● About this task: Can you write out, word for word, the part of the Game Booster thread below that runs from "There are different" up to and including "be done easily."?

● Excerpted passage:
# Game Booster



## Ammugonevil (Jul 24, 2009)

There are different versions of this software but this ones seems palateable enough 

Game booster, shuts down aspects of windows etc.... that are not needed for gaming to cut down on the amount of resources that are used


----------



## erocker (Jul 24, 2009)

But you are installing yet another program. Shutting down programs can be done easily.


----------



## Ammugonevil (Jul 24, 2009)

Yeah but then its one click to renable them.. time saving...


----------



## Akumos (Jul 24, 2009)

So, when in your system tray, how resource hungry is this program. I imagine it's KBs!!

Anyone give examples of what it shuts down... just programs in the background or services too?


----------



## KainXS (Jul 24, 2009)

you have 6b of ram though, if you had like 1gb I could see the need for something like this if you were unsure of what apps to close but with your setup it might be kinda useless to you


----------



## hat (Jul 24, 2009)

Meh, it doesn't really matter anymore in the age of dual and quad core processors, 4GB or more RAM and muscle car esque gpus


----------



## Akumos (Jul 24, 2009)

KainXS said:


> you have 6b of ram though, if you had like 1gb I could see the need for something like this





hat said:


> Meh, it doesn't really matter anymore in the age of dual and quad core processors, 4GB or more RAM and muscle car esque gpus



True true


----------



## Ammugonevil (Jul 24, 2009)

● Data excerpt:
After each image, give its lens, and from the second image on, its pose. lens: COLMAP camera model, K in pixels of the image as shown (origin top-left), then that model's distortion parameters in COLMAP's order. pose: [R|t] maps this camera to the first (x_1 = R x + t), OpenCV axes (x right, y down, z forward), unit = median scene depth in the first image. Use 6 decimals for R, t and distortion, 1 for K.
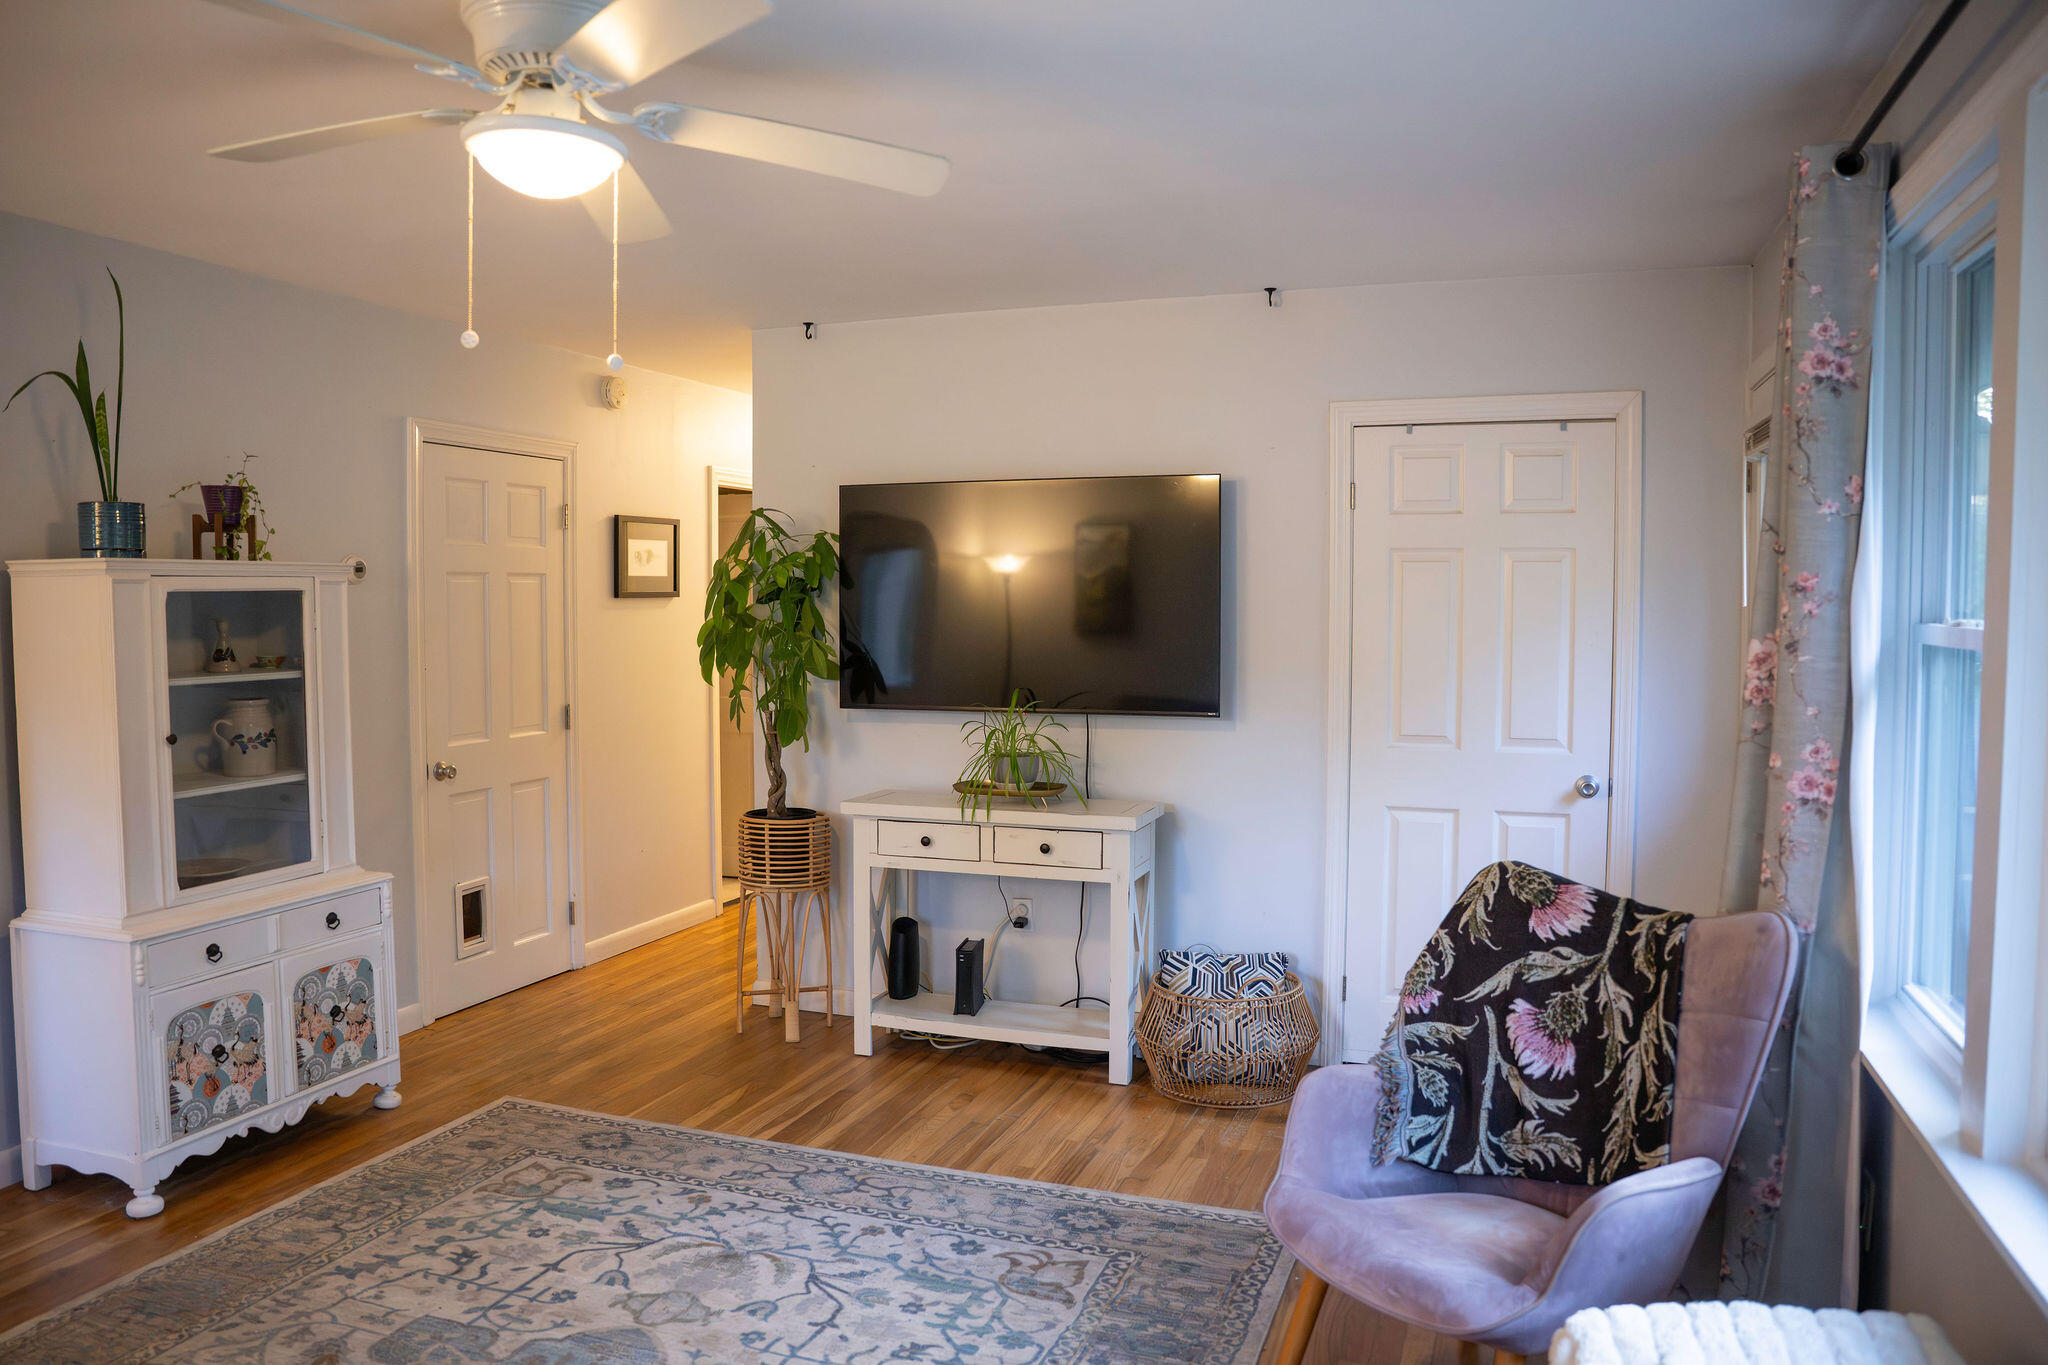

● Result for this exercise:
There are different versions of this software but this ones seems palateable enough 

Game booster, shuts down aspects of windows etc.... that are not needed for gaming to cut down on the amount of resources that are used


----------



## erocker (Jul 24, 2009)

But you are installing yet another program. Shutting down programs can be done easily.